Another approach is to target more affordable real estate markets with huge growth potential. Be a visionary and try to predict the future needs of a community and which developments will become the go-to places in several years. This will help you diversify your portfolio and pioneer in other markets as well.

Low-Maintenance Properties
Properties that don't require a lot of work are ideal, especially for beginner investors. Properties such as condos would be an optimal choice as they are low-maintenance, especially since the condo building itself takes care of everything outside your unit including the shared facilities and exterior. All you have to focus on is managing your own condo unit and making sure to stay on top of any repairs and upkeeps to maintain its value. If you decide to take on more, renovations may be an option as you will add value to your investment and secondly, you can ask for higher rental rates since your unit is upgraded. 

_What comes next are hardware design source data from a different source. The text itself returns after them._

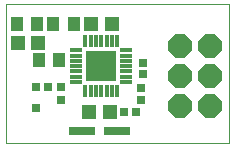
<source format=gts>
G75*
G70*
%OFA0B0*%
%FSLAX24Y24*%
%IPPOS*%
%LPD*%
%AMOC8*
5,1,8,0,0,1.08239X$1,22.5*
%
%ADD10C,0.0000*%
%ADD11R,0.0910X0.0280*%
%ADD12R,0.0434X0.0473*%
%ADD13R,0.0131X0.0414*%
%ADD14R,0.0414X0.0131*%
%ADD15R,0.0985X0.0985*%
%ADD16R,0.0453X0.0465*%
%ADD17OC8,0.0780*%
%ADD18R,0.0316X0.0316*%
D10*
X006793Y006773D02*
X006793Y011439D01*
X014254Y011439D01*
X014254Y006773D01*
X006793Y006773D01*
D11*
X009352Y007206D03*
X010494Y007206D03*
D12*
X008565Y009569D03*
X007895Y009569D03*
X007856Y010769D03*
X008387Y010769D03*
X009057Y010769D03*
X007187Y010769D03*
D13*
X009450Y010175D03*
X009628Y010175D03*
X009805Y010175D03*
X009982Y010175D03*
X010159Y010175D03*
X010336Y010175D03*
X010513Y010175D03*
X010513Y008533D03*
X010336Y008533D03*
X010159Y008533D03*
X009982Y008533D03*
X009805Y008533D03*
X009628Y008533D03*
X009450Y008533D03*
D14*
X009155Y008820D03*
X009155Y008998D03*
X009155Y009175D03*
X009155Y009352D03*
X009155Y009529D03*
X009155Y009706D03*
X009155Y009883D03*
X010797Y009883D03*
X010797Y009706D03*
X010797Y009529D03*
X010797Y009352D03*
X010797Y009175D03*
X010797Y008998D03*
X010797Y008820D03*
D15*
X009982Y009352D03*
D16*
X010326Y010769D03*
X009637Y010769D03*
X007885Y010139D03*
X007196Y010139D03*
X009578Y007836D03*
X010267Y007836D03*
D17*
X012612Y008037D03*
X013612Y008037D03*
X013612Y009037D03*
X012612Y009037D03*
X012612Y010037D03*
X013612Y010037D03*
D18*
X011360Y009470D03*
X011360Y009076D03*
X011320Y008624D03*
X011301Y008230D03*
X011143Y007836D03*
X010750Y007836D03*
X008643Y008230D03*
X008643Y008643D03*
X008210Y008643D03*
X007797Y008643D03*
X007797Y007954D03*
M02*

</source>
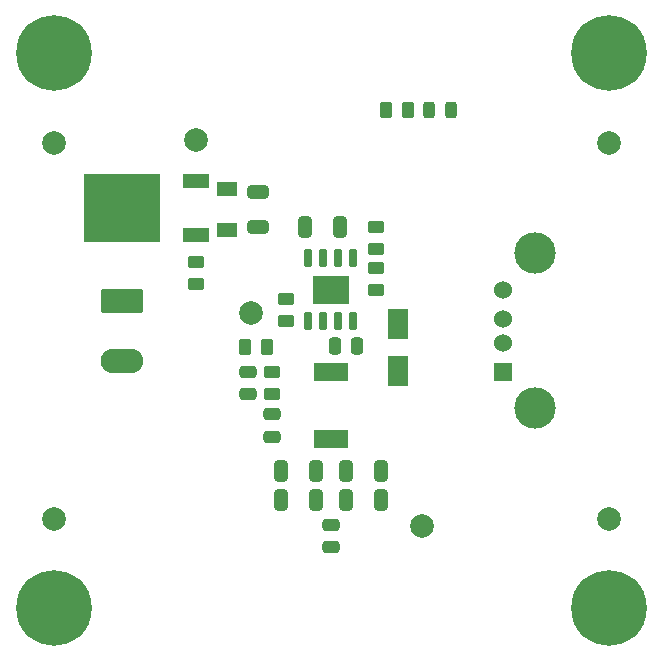
<source format=gts>
%TF.GenerationSoftware,KiCad,Pcbnew,(6.0.5)*%
%TF.CreationDate,2025-05-25T15:44:49+02:00*%
%TF.ProjectId,HT1015A_Dev,48543130-3135-4415-9f44-65762e6b6963,rev?*%
%TF.SameCoordinates,Original*%
%TF.FileFunction,Soldermask,Top*%
%TF.FilePolarity,Negative*%
%FSLAX46Y46*%
G04 Gerber Fmt 4.6, Leading zero omitted, Abs format (unit mm)*
G04 Created by KiCad (PCBNEW (6.0.5)) date 2025-05-25 15:44:49*
%MOMM*%
%LPD*%
G01*
G04 APERTURE LIST*
G04 Aperture macros list*
%AMRoundRect*
0 Rectangle with rounded corners*
0 $1 Rounding radius*
0 $2 $3 $4 $5 $6 $7 $8 $9 X,Y pos of 4 corners*
0 Add a 4 corners polygon primitive as box body*
4,1,4,$2,$3,$4,$5,$6,$7,$8,$9,$2,$3,0*
0 Add four circle primitives for the rounded corners*
1,1,$1+$1,$2,$3*
1,1,$1+$1,$4,$5*
1,1,$1+$1,$6,$7*
1,1,$1+$1,$8,$9*
0 Add four rect primitives between the rounded corners*
20,1,$1+$1,$2,$3,$4,$5,0*
20,1,$1+$1,$4,$5,$6,$7,0*
20,1,$1+$1,$6,$7,$8,$9,0*
20,1,$1+$1,$8,$9,$2,$3,0*%
G04 Aperture macros list end*
%ADD10C,2.000000*%
%ADD11RoundRect,0.243750X-0.243750X-0.456250X0.243750X-0.456250X0.243750X0.456250X-0.243750X0.456250X0*%
%ADD12RoundRect,0.250000X0.325000X0.650000X-0.325000X0.650000X-0.325000X-0.650000X0.325000X-0.650000X0*%
%ADD13RoundRect,0.250000X-0.450000X0.262500X-0.450000X-0.262500X0.450000X-0.262500X0.450000X0.262500X0*%
%ADD14RoundRect,0.250000X-0.250000X-0.475000X0.250000X-0.475000X0.250000X0.475000X-0.250000X0.475000X0*%
%ADD15RoundRect,0.250000X-0.475000X0.250000X-0.475000X-0.250000X0.475000X-0.250000X0.475000X0.250000X0*%
%ADD16RoundRect,0.250000X-0.325000X-0.650000X0.325000X-0.650000X0.325000X0.650000X-0.325000X0.650000X0*%
%ADD17C,6.400000*%
%ADD18R,1.800000X2.500000*%
%ADD19R,1.524000X1.524000*%
%ADD20C,1.524000*%
%ADD21C,3.500000*%
%ADD22RoundRect,0.250000X0.262500X0.450000X-0.262500X0.450000X-0.262500X-0.450000X0.262500X-0.450000X0*%
%ADD23RoundRect,0.250000X-0.262500X-0.450000X0.262500X-0.450000X0.262500X0.450000X-0.262500X0.450000X0*%
%ADD24R,3.000000X1.500000*%
%ADD25RoundRect,0.250000X0.650000X-0.325000X0.650000X0.325000X-0.650000X0.325000X-0.650000X-0.325000X0*%
%ADD26RoundRect,0.150000X-0.150000X0.650000X-0.150000X-0.650000X0.150000X-0.650000X0.150000X0.650000X0*%
%ADD27R,3.100000X2.410000*%
%ADD28RoundRect,0.249999X-1.550001X0.790001X-1.550001X-0.790001X1.550001X-0.790001X1.550001X0.790001X0*%
%ADD29O,3.600000X2.080000*%
%ADD30R,2.200000X1.200000*%
%ADD31R,6.400000X5.800000*%
%ADD32R,1.700000X1.300000*%
G04 APERTURE END LIST*
D10*
%TO.C,TP2*%
X125000000Y-74600000D03*
%TD*%
D11*
%TO.C,D3*%
X156812500Y-71800000D03*
X158687500Y-71800000D03*
%TD*%
D12*
%TO.C,C9*%
X152725000Y-104850000D03*
X149775000Y-104850000D03*
%TD*%
D10*
%TO.C,TP1*%
X137100000Y-74300000D03*
%TD*%
D13*
%TO.C,R6*%
X144650000Y-87837500D03*
X144650000Y-89662500D03*
%TD*%
D14*
%TO.C,C3*%
X148800000Y-91800000D03*
X150700000Y-91800000D03*
%TD*%
D15*
%TO.C,C5*%
X143500000Y-97550000D03*
X143500000Y-99450000D03*
%TD*%
D13*
%TO.C,R4*%
X143500000Y-93987500D03*
X143500000Y-95812500D03*
%TD*%
D16*
%TO.C,C8*%
X144275000Y-104850000D03*
X147225000Y-104850000D03*
%TD*%
D10*
%TO.C,TP5*%
X125000000Y-106400000D03*
%TD*%
D15*
%TO.C,C10*%
X148500000Y-106900000D03*
X148500000Y-108800000D03*
%TD*%
D17*
%TO.C,H1*%
X125000000Y-67000000D03*
%TD*%
%TO.C,H3*%
X125000000Y-114000000D03*
%TD*%
D10*
%TO.C,TP4*%
X141750000Y-88950000D03*
%TD*%
D13*
%TO.C,R1*%
X137050000Y-84687500D03*
X137050000Y-86512500D03*
%TD*%
D10*
%TO.C,TP3*%
X172000000Y-74600000D03*
%TD*%
D18*
%TO.C,D2*%
X154200000Y-93900000D03*
X154200000Y-89900000D03*
%TD*%
D19*
%TO.C,J2*%
X163030000Y-94000000D03*
D20*
X163030000Y-91500000D03*
X163030000Y-89500000D03*
X163030000Y-87000000D03*
D21*
X165740000Y-97070000D03*
X165740000Y-83930000D03*
%TD*%
D13*
%TO.C,R2*%
X152300000Y-81737500D03*
X152300000Y-83562500D03*
%TD*%
%TO.C,R3*%
X152300000Y-85187500D03*
X152300000Y-87012500D03*
%TD*%
D10*
%TO.C,TP7*%
X156200000Y-107000000D03*
%TD*%
D16*
%TO.C,C1*%
X146325000Y-81700000D03*
X149275000Y-81700000D03*
%TD*%
%TO.C,C6*%
X144275000Y-102350000D03*
X147225000Y-102350000D03*
%TD*%
D22*
%TO.C,R5*%
X143062500Y-91850000D03*
X141237500Y-91850000D03*
%TD*%
D15*
%TO.C,C4*%
X141450000Y-93950000D03*
X141450000Y-95850000D03*
%TD*%
D23*
%TO.C,R7*%
X153150000Y-71800000D03*
X154975000Y-71800000D03*
%TD*%
D17*
%TO.C,H4*%
X172000000Y-114000000D03*
%TD*%
%TO.C,H2*%
X172000000Y-67000000D03*
%TD*%
D24*
%TO.C,L1*%
X148500000Y-93950000D03*
X148500000Y-99650000D03*
%TD*%
D25*
%TO.C,C2*%
X142300000Y-81675000D03*
X142300000Y-78725000D03*
%TD*%
D26*
%TO.C,U1*%
X150380000Y-84350000D03*
X149110000Y-84350000D03*
X147840000Y-84350000D03*
X146570000Y-84350000D03*
X146570000Y-89650000D03*
X147840000Y-89650000D03*
X149110000Y-89650000D03*
X150380000Y-89650000D03*
D27*
X148475000Y-87000000D03*
%TD*%
D28*
%TO.C,J1*%
X130780000Y-87960000D03*
D29*
X130780000Y-93040000D03*
%TD*%
D30*
%TO.C,Q1*%
X137075000Y-82355000D03*
D31*
X130775000Y-80075000D03*
D30*
X137075000Y-77795000D03*
%TD*%
D10*
%TO.C,TP6*%
X172000000Y-106400000D03*
%TD*%
D12*
%TO.C,C7*%
X152725000Y-102350000D03*
X149775000Y-102350000D03*
%TD*%
D32*
%TO.C,D1*%
X139650000Y-78450000D03*
X139650000Y-81950000D03*
%TD*%
M02*

</source>
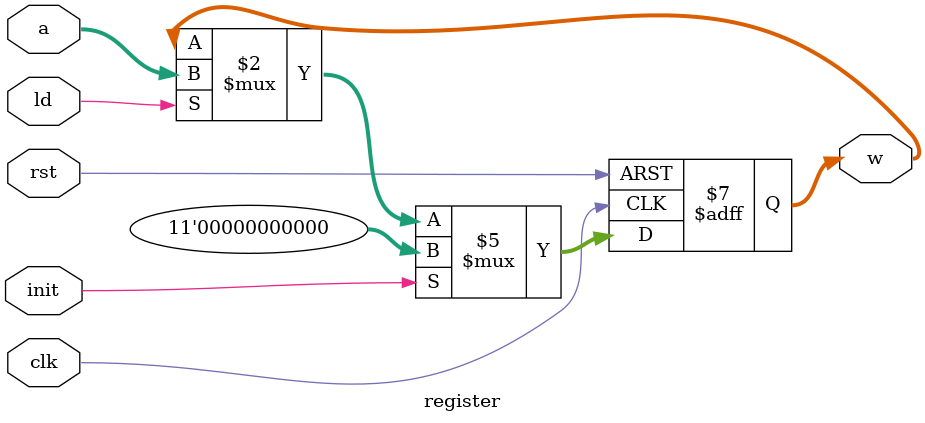
<source format=sv>
`timescale 1ps/1ps

module register(input[10:0] a,input init,clk,rst,ld,output logic[10:0] w);


	always@(posedge clk,posedge rst) begin
		if(rst) w<=11'b0; else begin
			if(init) w<=11'b0; else begin
				if(ld) w<=a;
				end
			end
	end
	
	
endmodule
		
</source>
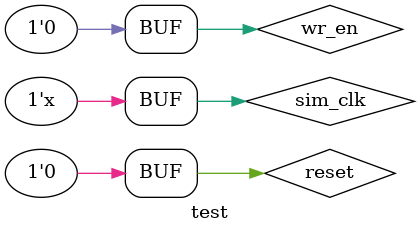
<source format=v>
`timescale 1ns / 1ps


module test(

    );



    reg reset;
    reg sim_clk;
    
    // clock periods 
    
    parameter CLK_PERIOD = 10;  // 10 ns = 100 MHZ 

    reg [15:0] dat_in;
    reg [9:0] wr_adr;
    reg wr_en;
    reg rd_en; 
    
    wire [15:0] dat_out;
    wire done; 
    reg [9:0] rd_adr; 
    
    integer i; 
    
    
    bubblesort bubblesort(.clk(sim_clk), .reset(reset), .dat_in(dat_in), .done(done),  .wr_adr(wr_adr), .wr_en(wr_en), .dat_out(dat_out), .rd_en(rd_en), .rd_adr(rd_adr)); 
    
// generate clock and reset 
    initial sim_clk = 1'b0;
    
    always #(CLK_PERIOD/2.0)
        sim_clk = ~sim_clk; 
     
     initial begin 
      reset = 1'b1; 
      i = 0; 
       rd_en = 0; 
       wr_en = 0; 
       rd_adr = 0; 
     // reset goes inactive after 20 clocks 
     
     #20; 
        reset = 0; 
      
      end
    
     always @(posedge sim_clk) 
        begin 
        i = i + 1; 
        if (i > 896)  
            begin 
            rd_en <= 1; 
            rd_adr <= i[3:0];
         end 
         
        $monitor(sim_clk, " sim_clk=%b, done:%b rd_adr:%h wr_adr:%h dat_in:%h dat_out:%h wr_en:%b rd_en:%b", sim_clk, done, rd_adr, wr_adr, dat_in, dat_out, wr_en, rd_en); 
        
       
        end
  
  
  endmodule 
        
         

</source>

Investment As A Tax-Saving Measure
Higher income earners pay higher taxes, but in some cases creating a loss from a rental property can help you save money by offsetting your taxable income. A loss can be created by depreciating an investment property over a period of time by deducting the property costs and improvements over the useful life of the property. You then recapture this depreciated value with gains when selling the property at a time when your income is lower. As an investor, you can reimburse all the costs (maintenance, landscaping, repairs, etc.) when you later sell the property.  If too much positive cash flow is generated, re-mortgage the property and take capital out of the property to either pay down your principal residence or continue to build your portfolio by purchasing another property.